Dans les
deux dernières décennies, l’évolution des moyens de communication a
complètement modifié notre façon de transmettre de l’information, de la traiter
et de la recevoir. Les appareils portables (ordinateurs, téléphones intelligents
et tablettes électroniques) nous permettent de transmettre et de recevoir de l’information
en temps réel. Peu importe où l’on se trouve sur la planète, un simple accès à
Internet ou à un réseau cellulaire permet de lire courriels et messageries
instantanées ou de partager du contenu sur des réseaux sociaux. La
communication est partout, en tout temps.
Est-ce que
cette omniprésence informationnelle a modifié notre rapport aux autres? Les
nouveaux supports de communication diabolisent-ils la communication entre
individus ou la facilitent-ils? Internet a comblé le phantasme de visionnaires d’être
joints partout et à tout moment. C’est
le premier grand changement dans le rapport aux autres. Internet a transformé
la notion d’espace et de temps. Internet a révolutionné le monde du travail en
augmentant de façon exponentielle la vitesse de traitement de l’information de
la même manière que le travail à la chaîne a permis d’augmenter considérablement
la productivité à partir du début du XXe siècle.
Pour faire
croître le rendement, il faut que le travailleur arrive à maintenir sa cadence
de travail en éliminant les gestes inutiles qui le ralentissent. L’impact
communicationnel des médias sociaux, du courrier électronique, des blogues ou des
journaux en ligne est énorme. Mais même si les entreprises gagnent un temps précieux
et accroissent leur rendement en communiquant plus rapidement, plus massivement
et avec plus de gens, la quantité d’information à traiter par chaque
travailleur et la vitesse avec laquelle l’information circule a des conséquences
sur la qualité de la communication et sur le bien-être des communicants.
En messages
électroniques seulement, la quantité d’information
à transmettre et à recevoir est souvent plus imposante que ce qu’une personne est
capable de traiter dans les délais généralement attendus. Pour arriver à offrir
un rendement acceptable, cette personne sera contrainte de trouver des
stratégies pour réduire le temps de traitement des dizaines, voire des
centaines de courriels qu’elle reçoit chaque jour.
Ces
stratégies ne sont pas sans conséquence sur le niveau de stress que vivent les
travailleurs. La pression ne vient pas nécessairement de la hiérarchie; elle
vient des collègues et des collaborateurs qui poussent eux aussi de l’information.

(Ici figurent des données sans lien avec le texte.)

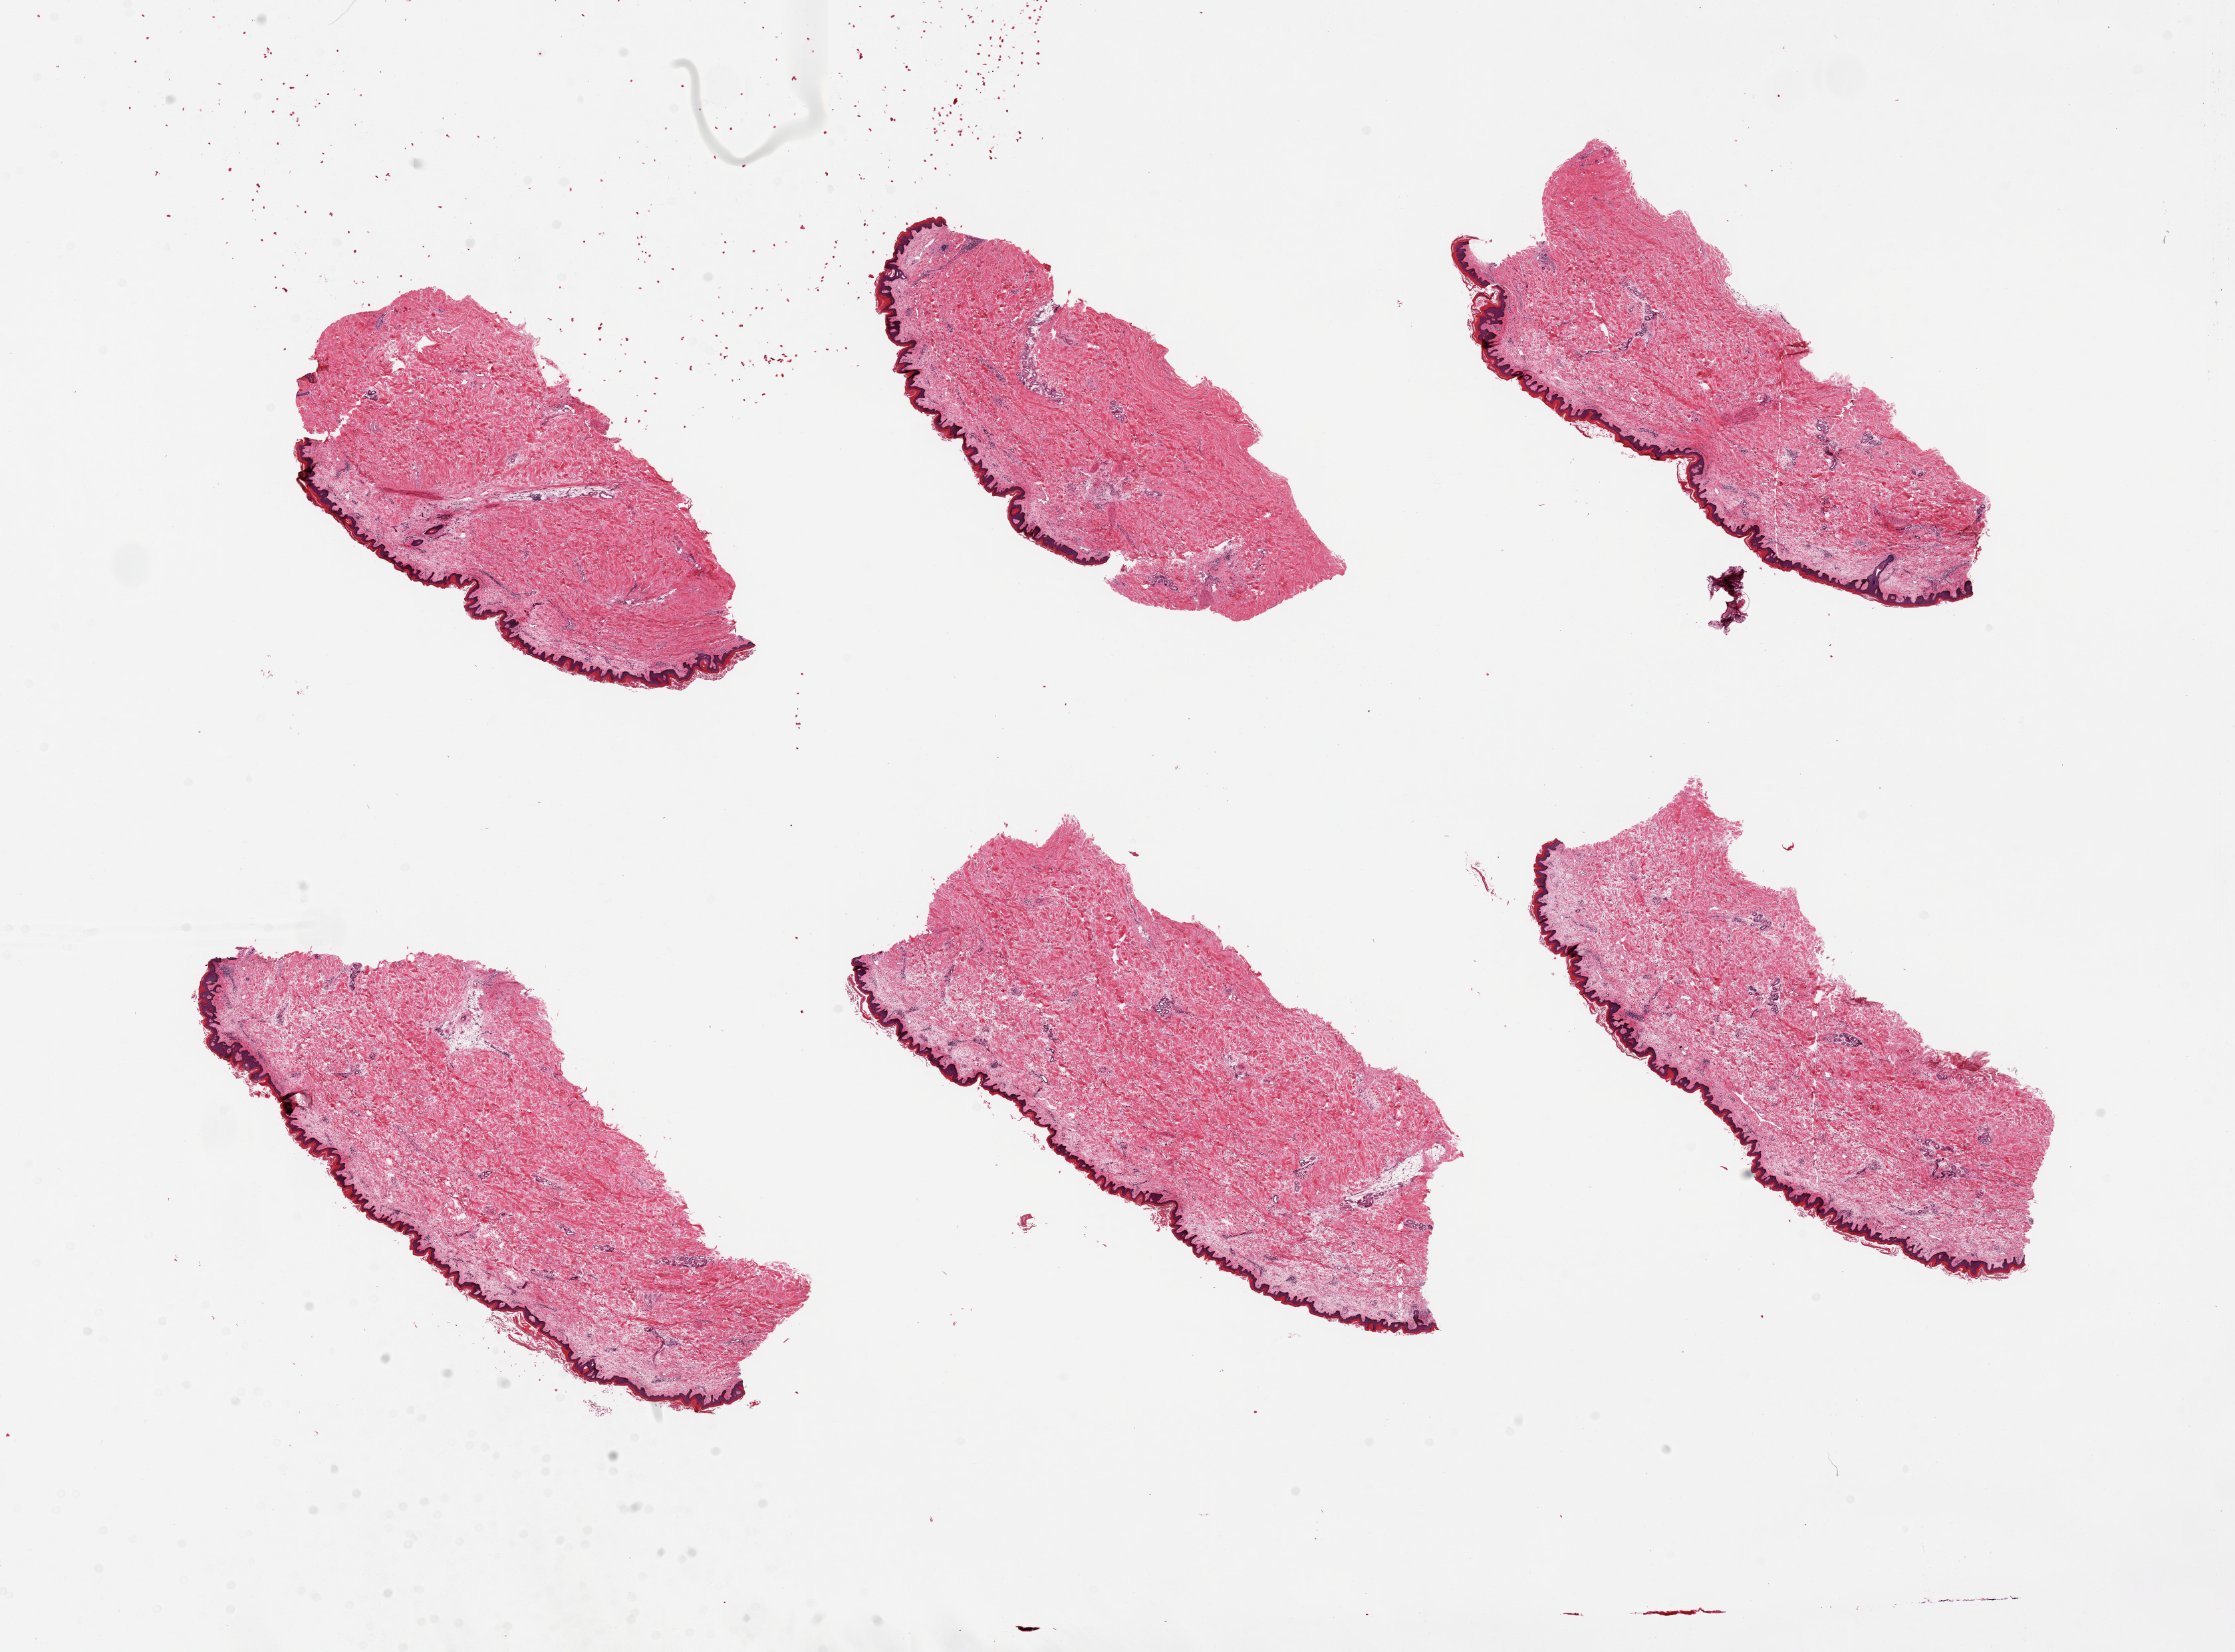
Hematoxylin and eosin (H&E) whole-slide image, low-resolution overview of the scanned area, about 26.6 x 19.7 mm (slide scanned at 20x). PAXgene-fixed paraffin-embedded (PFPE) section. Target tissue: skin of lower leg. Tissue donor sample.
Pathologist's review note for this sample: 6 pieces, up to 8x4mm; squamous epithelium ~1%thickness.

Dans une bonne proportion, l’information est communiquée adéquatement, mais souvent,
elle n’est traitée que partiellement, dans un délai jugé déraisonnable ou dans
le pire des cas, elle n’est pas traitée du tout. Dans ce cas, c’est toute la
chaîne d’information qui s’en trouve affectée.
En d’autres
mots, même si la messagerie électronique a révolutionné le relais d’information,
plus l’information voyage vite, plus notre niveau de tolérance face à l’attente
est bas. Il en va de
même pour la messagerie instantanée de nos téléphones intelligents. Loin d’être
complètement diaboliques, pour les entreprises, ces nouvelles plateformes
constituent des canaux de communication d’une rare puissance. Le problème se
situe davantage dans le rapport que certains utilisateurs entretiennent avec
ces appareils. Pour bon nombre de travailleurs, ces supports de communication ne
font pas que les aider à augmenter leur performance, ils les enchaînent à leur
travail.
Impossible
de dire à son patron qu’on n’a pas reçu son message, il est atterrit sur le
portable, la tablette et le téléphone intelligent en même temps. Difficile de
résister à la tentation de répondre dans l’immédiat quand le message nous
clignote sous le nez en quasi-permanence. L’instantanéité donne l’illusion de
réduire l’anxiété et le stress dû à l’abondance d’information à traiter, alors qu’en réalité, si on n’y
prend pas garde, elle ne fait que nous entraîner dans une spirale sans fin. Ces
nouveaux moyens de communication nous permettent d’échanger, oui, encore faut-il le faire de façon contrôlée.